Mit einem scharfen Messer den Lack an der „Oberseite“ der beiden Drahtenden, die aus dem Wattestäbchen herausschauen, mit dem Messer abkratzen. Das rosafarbene Kupfermaterial muss zu sehen sein.
Achtung, nur
„Oberseite“ abkratzen (s. Pfeile)!

 

5

Motor fertigstellen

Gewickelte Spule vorsichtig mit den Drahtenden in die Lochstäbe einhängen (je nach Größe richtiges Loch wählen, damit sie sich frei über dem Magneten dreht.

Batterie und Magnet wie auf dem Bild einlegen. Die Batterie muss guten Kontakt zu den Lochstreifen haben, evtl. diese noch etwas nach innen biegen.

Wichtig: Man muss die Spule etwas anschubsen, damit sie sich zu drehen beginnt.

 

Erklärung

So funktioniert's

6

Welche Technik steckt im Elektromotor?

Was ist das Besondere an jedem Motor? Ein Motor dreht sich! Und damit kann er auch andere Dinge, wie z.B. Räder, Propeller oder Waschmaschinen bewegen.

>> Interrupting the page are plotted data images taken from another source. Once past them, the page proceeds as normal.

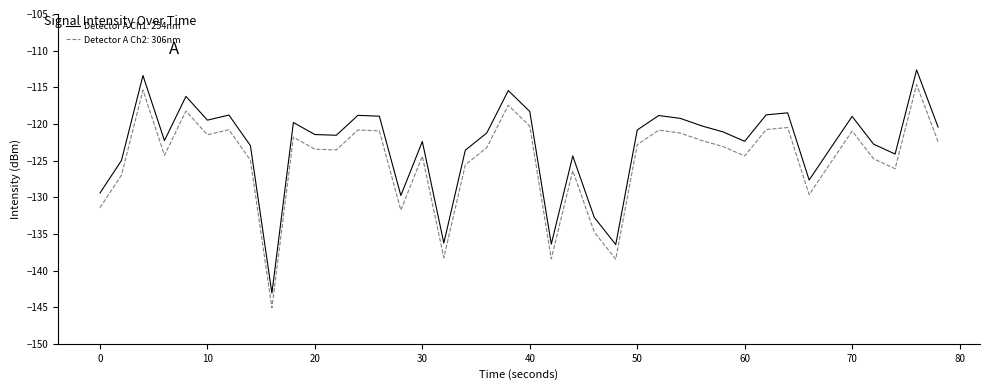

Rank the series by their average value, from highest to lowest.

Detector A Ch1: 254nm, Detector A Ch2: 306nm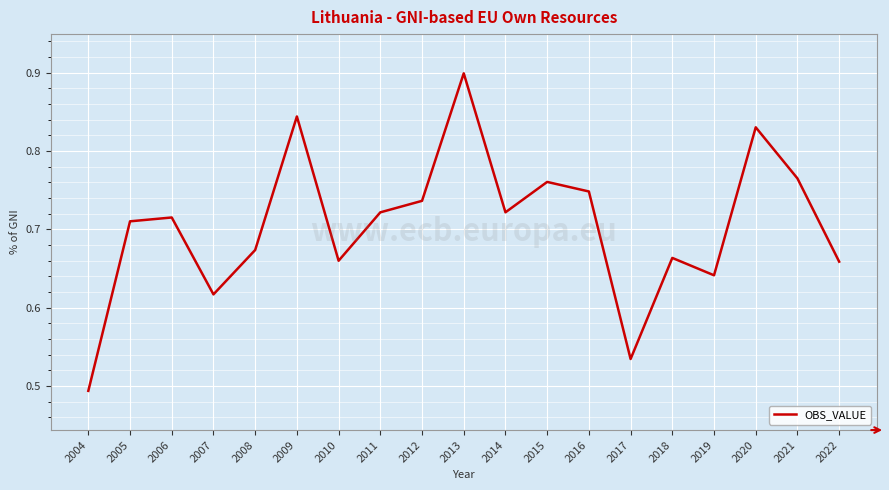

True or false: the data shows 0.9 at 2013.

True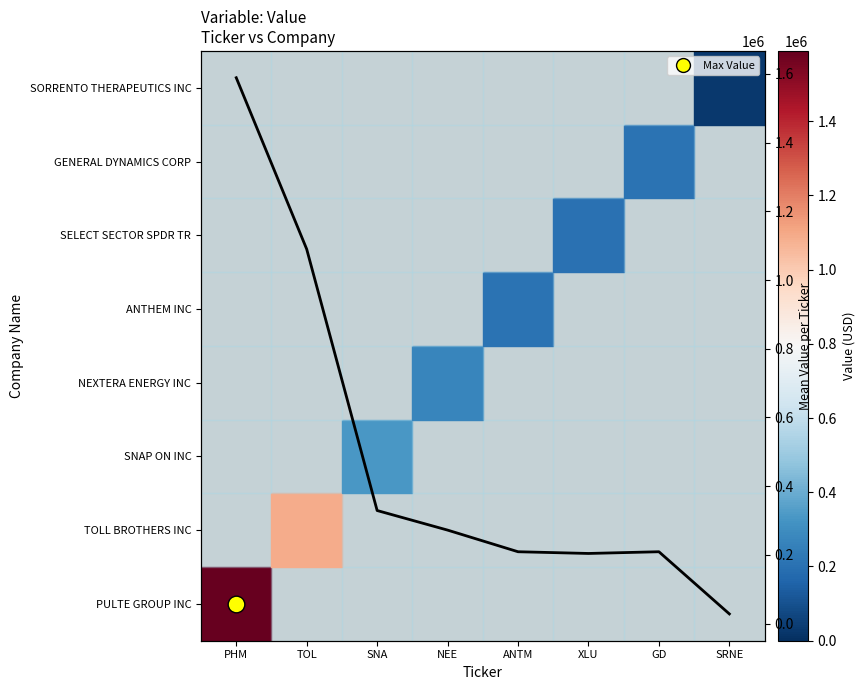

True or false: the data shows 465792 at SNA.

False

Damit er sich drehen kann, muss er sich von etwas Feststehendem abstoßen!

Ein Elektromotor stößt sich von einem Dauer-Magneten ab, so wie ihr euch auf einem Kinderkarussell vom Boden abstoßt oder von einem Freund, der auf dem Boden steht, anschubsen lasst.

Damit er sich abstoßen kann, braucht er selbst einen abschaltbaren Magneten. Das ist beim Elektromotor eine gewickelte Drahtspule, die nur magnetisch ist, wenn sie von Strom durchflossen wird.

 

7

Und so funktioniert der selbstgebaute Motor

Der Strom fließt von der Batterie über das Lochband zur Spule. Dort kommt er aber erst einmal nicht weiter: Der Draht der Spule ist mit einem Lack isoliert (sonst würde es zwischen den aufgewickelten Drahtwindungen einen Kurzschluss geben und der Strom würde einfach über den kürzesten Weg durch die Spule sausen).

Damit der Strom vom Lochband in die Spule und auf der anderen Seite wieder herausfließen kann, muss der Lack dort abgekratzt werden, wo der Draht im Blech aufliegt.

Aber jetzt kommt der wichtigste Punkt am ganzen Motor: Wenn man den Lack einfach ringsherum ganz abkratzen würde, wäre die Spule ja immer vom Strom durchflossen und daher immer magnetisch. Sie würde dann vom

Dauermagneten festgehalten. Das ist genauso, wie wenn der Freund, der das Karussell anschubsen soll, es nicht loslässt. Dann kann es sich nicht drehen. Also muss auch die Spule „loslassen“ – der Strom, der sie magnetisch macht, muss kurz abgeschaltet werden.

 

Deswegen wird der Lack nur teilweise entfernt. Hier versteckt sich also ein „Schalter“, der den Strom durch die Spule und damit das Magnetfeld an- und abschaltet!

 

Die Spule kann sich frei weiterdrehen und wird nicht vom Magneten festgehalten, bis sie wieder im richtigen Moment Strom bekommt und sich wieder abstoßen kann.

So, und wenn nun alles richtig zusammengebaut wurde, dann genügt ein kleiner Schubs, und der Motor dreht sich!

Experimentiert doch mal und testet, was passiert, wenn ihr den Magneten umdreht und auf der Batterie verschiebt.